By Moira Ritter, The Charlotte Observer (via TNS).
Social Security beneficiaries are set to get the largest boost to their benefits in four decades. The 2023 cost-of-living adjustment, or COLA, will be 8.7%, the Social Security Administration announced Thursday. That’s about $140 more per month for beneficiaries.
Although the changes will take effect in December 2022, beneficiaries won’t see the COLA increase until their first Social Security checks of the new year, the SSA says.
The adjustment comes following September’s Consumer Price Index Report, which determined that prices climbed 8.2% in the 12-month period that ended in September and 0.4% between August and September. The CPI was also announced Thursday.
Here’s how 2023’s bigger benefits will impact you.
Keeping up with inflation
Social Security benefits are adjusted annually to account for inflation.
“The change means that inflation no longer drains value from Social Security benefits,” the administration says.
The SSA uses the previous year’s Consumer Price Index for Urban Wage Earners and Clerical Workers in July, August and September to determine the coming year’s COLA. So for example, 2023’s COLA was determined using the past three months’ inflation rates.
In December 2021, the administration enacted a 5.9% COLA for 2022, which at the time was the biggest adjustment since 1982. Inflation quickly outpaced this adjustment though.
The latest adjustment is expected to help beneficiaries keep up with rising prices.
As inflation has continued to rise, beneficiaries need the most support affording health care, housing and food, according to Mary Johnson, The Senior Citizens League’s social security and medicare policy analyst.
In September, increases in medical care, housing and food were the biggest contributors to inflation’s growth, according to the BLS. Over the past 12 months, health care prices rose 6.5%, housing prices rose 6.6% and food prices rose 11.2%.
Lower Medicare premiums
A boosted COLA typically does not account for changes in Medicare fees, which are automatically deducted from benefits.
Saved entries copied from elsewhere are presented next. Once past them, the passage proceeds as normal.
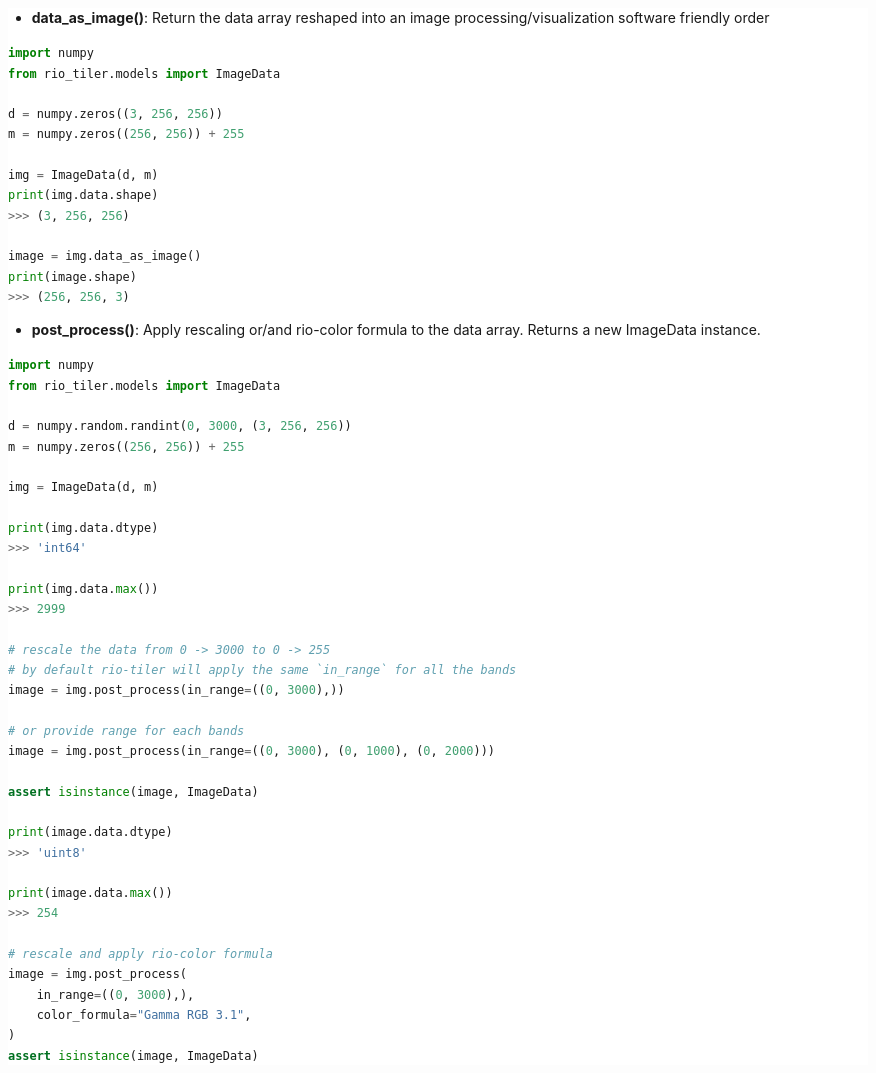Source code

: - **data_as_image()**: Return the data array reshaped into an image processing/visualization software friendly order

```python
import numpy
from rio_tiler.models import ImageData

d = numpy.zeros((3, 256, 256))
m = numpy.zeros((256, 256)) + 255

img = ImageData(d, m)
print(img.data.shape)
>>> (3, 256, 256)

image = img.data_as_image()
print(image.shape)
>>> (256, 256, 3)
```

- **post_process()**: Apply rescaling or/and rio-color formula to the data array. Returns a new ImageData instance.

```python
import numpy
from rio_tiler.models import ImageData

d = numpy.random.randint(0, 3000, (3, 256, 256))
m = numpy.zeros((256, 256)) + 255

img = ImageData(d, m)

print(img.data.dtype)
>>> 'int64'

print(img.data.max())
>>> 2999

# rescale the data from 0 -> 3000 to 0 -> 255
# by default rio-tiler will apply the same `in_range` for all the bands
image = img.post_process(in_range=((0, 3000),))

# or provide range for each bands
image = img.post_process(in_range=((0, 3000), (0, 1000), (0, 2000)))

assert isinstance(image, ImageData)

print(image.data.dtype)
>>> 'uint8'

print(image.data.max())
>>> 254

# rescale and apply rio-color formula
image = img.post_process(
    in_range=((0, 3000),),
    color_formula="Gamma RGB 3.1",
)
assert isinstance(image, ImageData)
```
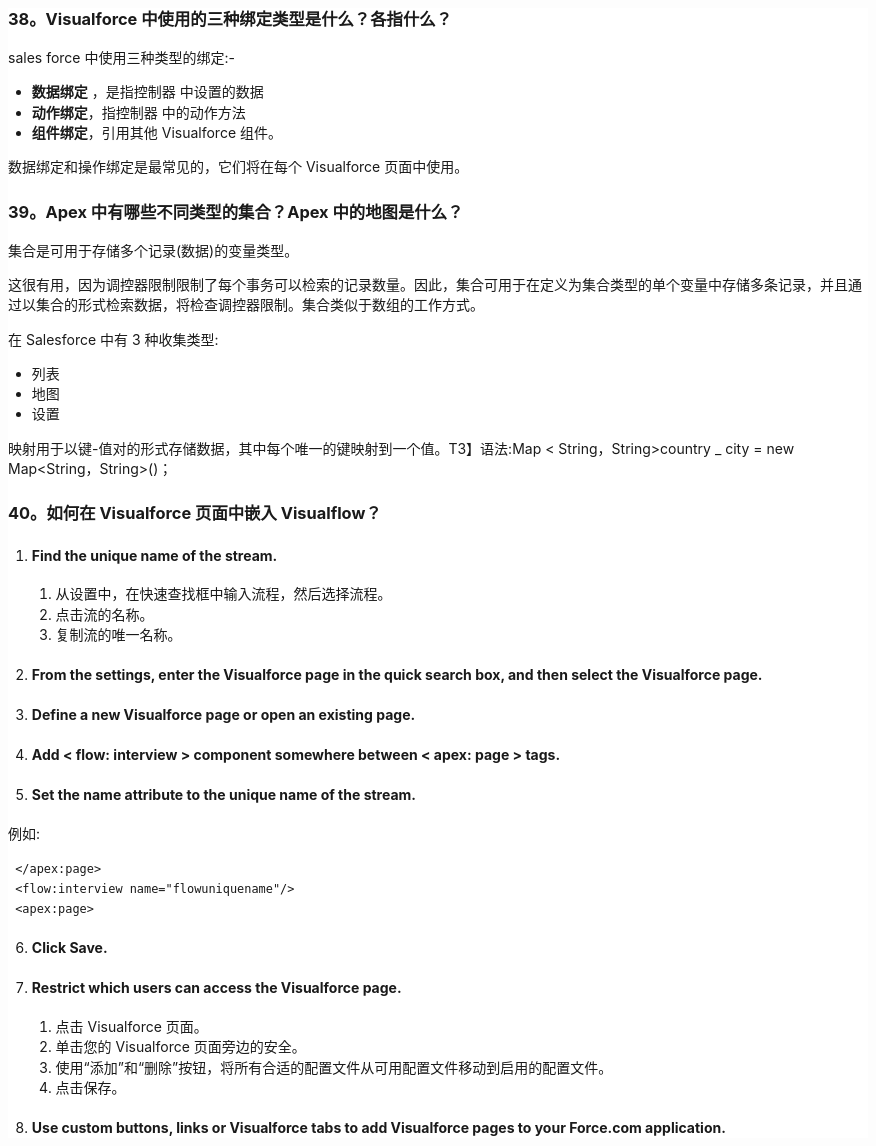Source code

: ### **38。Visualforce 中使用的三种绑定类型是什么？各指什么？**

sales force 中使用三种类型的绑定:-

*   **数据绑定** ，是指控制器 中设置的数据
*   **动作绑定**，指控制器 中的动作方法
*   **组件绑定**，引用其他 Visualforce 组件。

数据绑定和操作绑定是最常见的，它们将在每个 Visualforce 页面中使用。

### **39。Apex 中有哪些不同类型的集合？Apex 中的地图是什么？**

集合是可用于存储多个记录(数据)的变量类型。

这很有用，因为调控器限制限制了每个事务可以检索的记录数量。因此，集合可用于在定义为集合类型的单个变量中存储多条记录，并且通过以集合的形式检索数据，将检查调控器限制。集合类似于数组的工作方式。

在 Salesforce 中有 3 种收集类型:

*   列表
*   地图
*   设置

映射用于以键-值对的形式存储数据，其中每个唯一的键映射到一个值。T3】语法:Map < String，String>country _ city = new Map<String，String>()；

### **40。如何在 Visualforce 页面中嵌入 Visualflow？**

1.  #### Find the unique name of the stream.

    1.  从设置中，在快速查找框中输入流程，然后选择流程。
    2.  点击流的名称。
    3.  复制流的唯一名称。
2.  #### From the settings, enter the Visualforce page in the quick search box, and then select the Visualforce page.

3.  #### Define a new Visualforce page or open an existing page.

4.  #### Add < flow: interview > component somewhere between < apex: page > tags.

5.  #### Set the name attribute to the unique name of the stream.

例如:

```
 </apex:page>
 <flow:interview name="flowuniquename"/>
 <apex:page>

```

6.  #### Click Save.

7.  #### Restrict which users can access the Visualforce page.

    1.  点击 Visualforce 页面。
    2.  单击您的 Visualforce 页面旁边的安全。
    3.  使用“添加”和“删除”按钮，将所有合适的配置文件从可用配置文件移动到启用的配置文件。
    4.  点击保存。
8.  #### Use custom buttons, links or Visualforce tabs to add Visualforce pages to your Force.com application.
In years when the change in Medicare fees, usually an increase, is greater than the COLA, beneficiaries enrolled in Medicare Part B don’t actually benefit from a higher COLA.
Fees for Medicare Part B, which cover physician services, outpatient hospital services, some home health services, medical equipment and other services not covered by Part A, will decrease in 2023, according to the Centers for Medicare and Medicaid Services.
Medicare enrollees will see a standard monthly premium of $164.90, a decrease of $5.20 from 2022’s monthly premium, the CMS announced Sept. 27. The annual deductible will decrease $7, to $226 in 2023.
The last time premiums decreased was in 2012, according to The New York Times.
The 2023 decrease “is excellent news for seniors and people with disabilities who receive Medicare, most of whom have these premiums deducted directly from their Social Security payments,” Nancy Altman, president of Social Security Works, said in a Sept. 27 news release.
4 million children will also benefit
An estimated 4 million children receive Social Security benefits, according to the AARP.
Children of retired, deceased and disabled workers can receive benefits based on their parent’s earning record, AARP says. Grandchildren can also qualify for their grandparents’ benefits in some cases.
“We should understand the increase in the COLA will have a positive net benefit on the entire household — not just older members of the family,” Maya Rockeymoore Cummings, a nonresident senior fellow at Brookings Metro, part of the Brookings Institution, and the CEO of Global Policy Solutions, a social change strategy firm, told PBS News.
Low-income children and their families will benefit most from the increase, Altman told PBS.
Insolvency on the horizon
While millions will benefit from the increased COLA, there are concerns that the Social Security program will reach insolvency soon.
Granting beneficiaries more funds now means less funds for future generations, Maya MacGuineas, the Committee for a Responsible Budget’s president, told McClatchy News in an earlier interview.
According to a 2022 report from the Trustees of the Social Security and Medicare trust funds, the fund that pays retiree and survivor benefits will run out of reserves by 2034. After that, the fund will only be able to pay 77% of scheduled benefits.
Furthermore, MacGuineas says an increase in the COLA “exacerbates the spiral and cycle of inflation.” As this cycle continues, the more likely it is that the United States will fall into a recession.
“If purchasing power continues to grow, that means more pressure on (the) Fed to raise interest rates,” MacGuineas said.